WHEEL MAN ... Bill Coxon of the Victoria Cycling Club, but what happened to him and the club?

THIS area has a rich sporting heritage but it’s significant how often one person has stood out as a driving force behind a particular pursuit.

We had an example of that recently with notes on the late JG McFarlane who was known as Mr South Shields Harriers because of his work on behalf of the club, and who was also a key figure in the annual staging of the old Ingham Infirmary Sports.

Today, though, we’re in the saddle with the question: what became of this gentleman?

He was Bill Coxon and he was a stalwart for many years of the South Shields Victoria Cycling Club.

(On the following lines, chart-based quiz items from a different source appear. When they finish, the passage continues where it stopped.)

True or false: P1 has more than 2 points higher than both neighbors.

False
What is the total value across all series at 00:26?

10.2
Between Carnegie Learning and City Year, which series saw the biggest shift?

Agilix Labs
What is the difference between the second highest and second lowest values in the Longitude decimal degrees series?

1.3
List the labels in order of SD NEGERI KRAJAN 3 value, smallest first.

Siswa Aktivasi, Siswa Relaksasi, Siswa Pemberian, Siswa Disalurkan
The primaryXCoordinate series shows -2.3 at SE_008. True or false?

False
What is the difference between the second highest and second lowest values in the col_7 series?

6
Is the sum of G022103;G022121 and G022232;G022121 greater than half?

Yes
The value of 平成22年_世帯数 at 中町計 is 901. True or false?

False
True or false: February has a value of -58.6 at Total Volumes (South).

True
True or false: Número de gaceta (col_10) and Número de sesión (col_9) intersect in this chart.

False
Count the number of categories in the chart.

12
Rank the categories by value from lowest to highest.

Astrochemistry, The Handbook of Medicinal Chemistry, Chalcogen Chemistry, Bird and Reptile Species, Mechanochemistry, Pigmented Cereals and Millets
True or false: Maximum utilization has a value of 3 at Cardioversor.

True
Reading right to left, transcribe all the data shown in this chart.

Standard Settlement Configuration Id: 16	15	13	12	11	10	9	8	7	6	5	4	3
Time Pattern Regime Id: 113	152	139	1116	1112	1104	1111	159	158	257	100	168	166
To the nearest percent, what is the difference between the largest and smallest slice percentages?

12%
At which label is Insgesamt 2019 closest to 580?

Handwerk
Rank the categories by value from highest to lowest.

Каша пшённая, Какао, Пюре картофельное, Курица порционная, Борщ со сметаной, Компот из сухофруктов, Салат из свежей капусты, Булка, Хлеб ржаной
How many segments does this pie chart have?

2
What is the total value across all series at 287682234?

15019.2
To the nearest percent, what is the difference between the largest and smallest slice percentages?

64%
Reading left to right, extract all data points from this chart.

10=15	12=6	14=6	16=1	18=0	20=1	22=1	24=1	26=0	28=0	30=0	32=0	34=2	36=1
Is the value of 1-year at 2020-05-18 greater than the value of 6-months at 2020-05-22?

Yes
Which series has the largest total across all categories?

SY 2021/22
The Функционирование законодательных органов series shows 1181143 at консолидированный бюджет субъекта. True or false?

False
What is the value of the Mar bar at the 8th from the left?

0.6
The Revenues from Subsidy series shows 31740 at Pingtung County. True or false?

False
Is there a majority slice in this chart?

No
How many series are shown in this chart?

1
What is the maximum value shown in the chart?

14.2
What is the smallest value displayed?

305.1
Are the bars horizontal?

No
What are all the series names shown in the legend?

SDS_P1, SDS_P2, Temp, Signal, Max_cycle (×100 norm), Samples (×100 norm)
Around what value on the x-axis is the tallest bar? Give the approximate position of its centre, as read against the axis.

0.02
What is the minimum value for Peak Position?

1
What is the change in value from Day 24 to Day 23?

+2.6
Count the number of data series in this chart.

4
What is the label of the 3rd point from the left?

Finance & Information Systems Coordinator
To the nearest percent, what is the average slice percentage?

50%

Some old members of the club have been getting together in recent years and they’re keen to know what became of Bill.

Cycling has a history in Shields going back to the 1870s and the formation of the South Shields Cycling Club, which went on to become one of the oldest in the North.

Other clubs followed, among them the Caer Urfa, the Tyne Road Club and the South Shields Olympic.

Also the South Shields Victoria, which started out in 1892 as the Wesleyan Presbyterian Cycling Club.

I’ve been hearing about it from former member Derek Aynsley.

Bill Coxon became secretary of the club in 1920 and was later president of it.

Says Derek: “Under Bill’s direction, the club was still going strong in the 1950s, with a great social and racing membership.

“Unfortunately, conscription was in force at this time and many of the male members drifted off to the Armed Forces or the Merchant Navy. When we returned to civilian life, our thoughts were towards carving a career for ourselves, settling down and getting married.”

Recently, however, one old member, Allen Scurr, returned to the UK and rounded a few of his old cycling pals up for lunch. They now meet annually.

“In some cases the numbers have grown but, unfortunately, due to our ages, some have departed.”

At their last lunch, Bill Coxon’s name came up.